(Given data):
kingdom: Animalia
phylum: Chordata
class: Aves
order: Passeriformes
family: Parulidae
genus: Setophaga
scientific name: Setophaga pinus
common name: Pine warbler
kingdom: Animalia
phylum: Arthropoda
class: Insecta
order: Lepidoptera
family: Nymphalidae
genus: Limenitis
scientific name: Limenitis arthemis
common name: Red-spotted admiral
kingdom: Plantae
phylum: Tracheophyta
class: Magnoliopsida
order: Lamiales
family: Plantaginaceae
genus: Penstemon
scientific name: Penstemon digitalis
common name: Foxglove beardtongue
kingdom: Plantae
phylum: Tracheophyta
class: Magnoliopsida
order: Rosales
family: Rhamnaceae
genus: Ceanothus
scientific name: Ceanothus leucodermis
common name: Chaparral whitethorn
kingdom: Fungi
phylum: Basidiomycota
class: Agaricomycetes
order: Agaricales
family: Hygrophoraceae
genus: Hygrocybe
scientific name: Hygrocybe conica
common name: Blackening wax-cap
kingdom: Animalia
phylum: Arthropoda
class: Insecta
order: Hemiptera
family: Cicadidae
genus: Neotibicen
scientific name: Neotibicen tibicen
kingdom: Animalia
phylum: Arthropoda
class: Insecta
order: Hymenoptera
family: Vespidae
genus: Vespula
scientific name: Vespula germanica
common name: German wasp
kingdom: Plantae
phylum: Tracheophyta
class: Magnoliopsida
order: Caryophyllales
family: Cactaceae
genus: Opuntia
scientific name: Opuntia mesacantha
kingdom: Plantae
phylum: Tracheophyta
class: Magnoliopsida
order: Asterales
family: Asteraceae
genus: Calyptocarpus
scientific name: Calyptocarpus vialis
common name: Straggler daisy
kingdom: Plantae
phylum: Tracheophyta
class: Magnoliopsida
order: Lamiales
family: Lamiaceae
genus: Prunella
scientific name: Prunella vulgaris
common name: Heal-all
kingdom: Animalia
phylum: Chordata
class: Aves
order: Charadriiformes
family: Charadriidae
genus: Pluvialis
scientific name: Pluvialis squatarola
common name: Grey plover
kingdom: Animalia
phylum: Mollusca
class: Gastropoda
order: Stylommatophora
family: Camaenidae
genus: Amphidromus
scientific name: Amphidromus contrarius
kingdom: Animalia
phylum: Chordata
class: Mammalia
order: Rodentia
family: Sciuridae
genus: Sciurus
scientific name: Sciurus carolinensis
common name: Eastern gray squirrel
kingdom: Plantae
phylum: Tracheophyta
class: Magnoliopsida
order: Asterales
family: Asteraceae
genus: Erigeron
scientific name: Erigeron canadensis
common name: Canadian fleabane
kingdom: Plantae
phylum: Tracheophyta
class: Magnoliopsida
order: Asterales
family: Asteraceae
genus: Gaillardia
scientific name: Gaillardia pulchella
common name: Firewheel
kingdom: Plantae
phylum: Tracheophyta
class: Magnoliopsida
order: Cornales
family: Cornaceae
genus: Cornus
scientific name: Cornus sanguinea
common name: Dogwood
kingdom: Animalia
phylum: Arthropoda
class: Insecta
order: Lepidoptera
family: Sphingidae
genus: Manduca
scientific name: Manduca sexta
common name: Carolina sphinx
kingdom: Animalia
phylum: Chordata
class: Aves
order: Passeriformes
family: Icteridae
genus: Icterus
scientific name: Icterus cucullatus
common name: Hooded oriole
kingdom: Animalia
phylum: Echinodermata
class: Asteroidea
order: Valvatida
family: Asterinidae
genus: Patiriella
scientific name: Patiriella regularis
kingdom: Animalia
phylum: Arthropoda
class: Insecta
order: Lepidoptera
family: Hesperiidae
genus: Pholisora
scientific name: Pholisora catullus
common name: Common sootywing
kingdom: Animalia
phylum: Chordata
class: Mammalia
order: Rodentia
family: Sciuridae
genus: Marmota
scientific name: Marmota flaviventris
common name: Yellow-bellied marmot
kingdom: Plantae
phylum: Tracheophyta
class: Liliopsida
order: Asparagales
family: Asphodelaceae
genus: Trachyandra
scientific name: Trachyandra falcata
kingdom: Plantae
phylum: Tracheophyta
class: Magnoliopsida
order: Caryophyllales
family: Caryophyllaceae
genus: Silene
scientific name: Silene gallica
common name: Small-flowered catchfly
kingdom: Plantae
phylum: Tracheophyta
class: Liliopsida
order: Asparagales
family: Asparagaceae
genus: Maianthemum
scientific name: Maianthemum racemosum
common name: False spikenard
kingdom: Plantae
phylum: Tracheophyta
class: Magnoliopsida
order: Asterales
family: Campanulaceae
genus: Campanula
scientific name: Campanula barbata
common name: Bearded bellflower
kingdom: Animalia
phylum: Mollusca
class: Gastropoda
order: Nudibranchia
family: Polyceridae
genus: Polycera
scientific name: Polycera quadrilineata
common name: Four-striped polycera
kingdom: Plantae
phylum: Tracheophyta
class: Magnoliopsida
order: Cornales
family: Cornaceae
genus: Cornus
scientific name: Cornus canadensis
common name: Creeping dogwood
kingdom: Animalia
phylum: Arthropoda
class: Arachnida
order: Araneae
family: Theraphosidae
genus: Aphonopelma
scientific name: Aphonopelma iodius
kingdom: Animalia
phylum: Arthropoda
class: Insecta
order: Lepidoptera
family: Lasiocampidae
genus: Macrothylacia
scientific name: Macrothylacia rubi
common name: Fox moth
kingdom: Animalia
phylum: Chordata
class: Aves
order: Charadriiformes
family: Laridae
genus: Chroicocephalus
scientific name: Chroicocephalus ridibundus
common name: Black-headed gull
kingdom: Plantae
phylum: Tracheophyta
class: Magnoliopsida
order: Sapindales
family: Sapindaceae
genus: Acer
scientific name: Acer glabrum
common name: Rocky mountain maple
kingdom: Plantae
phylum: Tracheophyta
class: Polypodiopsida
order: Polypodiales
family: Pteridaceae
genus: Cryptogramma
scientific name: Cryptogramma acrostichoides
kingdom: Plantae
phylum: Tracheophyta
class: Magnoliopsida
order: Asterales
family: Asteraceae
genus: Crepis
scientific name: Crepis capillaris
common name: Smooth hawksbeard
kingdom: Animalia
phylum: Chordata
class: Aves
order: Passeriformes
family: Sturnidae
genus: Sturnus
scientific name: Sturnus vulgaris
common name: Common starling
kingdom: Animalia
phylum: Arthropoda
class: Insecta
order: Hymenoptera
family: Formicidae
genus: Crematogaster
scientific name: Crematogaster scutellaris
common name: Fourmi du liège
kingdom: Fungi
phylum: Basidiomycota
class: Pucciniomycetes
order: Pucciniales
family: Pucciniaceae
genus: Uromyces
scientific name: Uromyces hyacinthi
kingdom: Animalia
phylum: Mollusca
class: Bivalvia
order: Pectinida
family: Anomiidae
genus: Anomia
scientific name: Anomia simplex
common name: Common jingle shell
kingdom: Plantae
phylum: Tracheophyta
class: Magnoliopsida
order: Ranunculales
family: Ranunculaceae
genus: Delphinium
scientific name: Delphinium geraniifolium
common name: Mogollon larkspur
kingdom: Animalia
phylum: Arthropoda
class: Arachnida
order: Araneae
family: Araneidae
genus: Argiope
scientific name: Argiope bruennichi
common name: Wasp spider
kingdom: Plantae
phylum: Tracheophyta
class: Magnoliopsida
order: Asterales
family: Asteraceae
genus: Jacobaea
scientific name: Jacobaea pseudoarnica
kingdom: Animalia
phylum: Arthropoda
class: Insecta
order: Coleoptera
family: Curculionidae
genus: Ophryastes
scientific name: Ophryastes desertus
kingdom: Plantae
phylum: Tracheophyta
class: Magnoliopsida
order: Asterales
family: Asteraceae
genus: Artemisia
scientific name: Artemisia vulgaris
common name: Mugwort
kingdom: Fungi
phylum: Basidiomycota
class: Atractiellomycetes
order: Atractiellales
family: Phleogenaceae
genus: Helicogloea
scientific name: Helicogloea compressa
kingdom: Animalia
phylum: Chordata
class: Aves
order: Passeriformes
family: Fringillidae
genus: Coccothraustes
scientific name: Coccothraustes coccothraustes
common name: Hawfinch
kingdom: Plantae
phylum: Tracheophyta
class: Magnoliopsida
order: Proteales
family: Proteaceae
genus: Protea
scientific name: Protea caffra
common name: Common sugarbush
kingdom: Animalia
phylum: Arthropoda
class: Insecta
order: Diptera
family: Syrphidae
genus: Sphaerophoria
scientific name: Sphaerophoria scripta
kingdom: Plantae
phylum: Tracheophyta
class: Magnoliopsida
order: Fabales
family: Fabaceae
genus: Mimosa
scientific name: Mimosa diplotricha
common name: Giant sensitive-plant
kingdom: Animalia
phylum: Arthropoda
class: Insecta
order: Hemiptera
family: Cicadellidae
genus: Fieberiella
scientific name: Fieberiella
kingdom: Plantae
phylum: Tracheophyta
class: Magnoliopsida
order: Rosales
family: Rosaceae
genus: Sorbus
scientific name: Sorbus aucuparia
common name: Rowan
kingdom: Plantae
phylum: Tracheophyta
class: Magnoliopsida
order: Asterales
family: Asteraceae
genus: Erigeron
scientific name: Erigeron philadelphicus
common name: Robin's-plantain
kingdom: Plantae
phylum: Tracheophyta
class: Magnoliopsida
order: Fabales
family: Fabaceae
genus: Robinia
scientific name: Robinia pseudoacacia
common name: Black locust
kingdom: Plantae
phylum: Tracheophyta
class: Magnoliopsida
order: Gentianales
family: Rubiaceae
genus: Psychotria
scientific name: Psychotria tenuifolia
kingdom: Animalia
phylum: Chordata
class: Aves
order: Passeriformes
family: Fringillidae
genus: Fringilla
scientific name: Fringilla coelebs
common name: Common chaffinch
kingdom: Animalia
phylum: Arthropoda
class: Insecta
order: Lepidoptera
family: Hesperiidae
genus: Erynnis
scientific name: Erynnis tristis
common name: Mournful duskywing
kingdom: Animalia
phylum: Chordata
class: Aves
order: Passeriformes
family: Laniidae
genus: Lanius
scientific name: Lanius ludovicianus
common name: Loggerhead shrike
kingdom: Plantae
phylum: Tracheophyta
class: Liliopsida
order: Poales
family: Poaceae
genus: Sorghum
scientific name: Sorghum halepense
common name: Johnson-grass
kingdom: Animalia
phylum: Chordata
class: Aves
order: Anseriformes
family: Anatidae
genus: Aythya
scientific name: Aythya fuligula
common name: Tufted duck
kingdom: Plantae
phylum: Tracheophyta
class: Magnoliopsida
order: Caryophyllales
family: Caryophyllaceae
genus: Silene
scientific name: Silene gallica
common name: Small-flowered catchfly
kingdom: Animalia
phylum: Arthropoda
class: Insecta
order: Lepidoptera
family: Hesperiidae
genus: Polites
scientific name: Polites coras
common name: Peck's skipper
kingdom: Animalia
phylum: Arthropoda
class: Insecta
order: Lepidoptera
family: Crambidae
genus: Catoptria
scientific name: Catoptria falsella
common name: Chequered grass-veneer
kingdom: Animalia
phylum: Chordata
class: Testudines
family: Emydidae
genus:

(Work to be completed): Transcribe the lines of the data above, beginning at the line that contains "family: Camaenidae" and stopping after the line that contains "genus: Gaillardia".

(Completed exercise):
family: Camaenidae
genus: Amphidromus
scientific name: Amphidromus contrarius
kingdom: Animalia
phylum: Chordata
class: Mammalia
order: Rodentia
family: Sciuridae
genus: Sciurus
scientific name: Sciurus carolinensis
common name: Eastern gray squirrel
kingdom: Plantae
phylum: Tracheophyta
class: Magnoliopsida
order: Asterales
family: Asteraceae
genus: Erigeron
scientific name: Erigeron canadensis
common name: Canadian fleabane
kingdom: Plantae
phylum: Tracheophyta
class: Magnoliopsida
order: Asterales
family: Asteraceae
genus: Gaillardia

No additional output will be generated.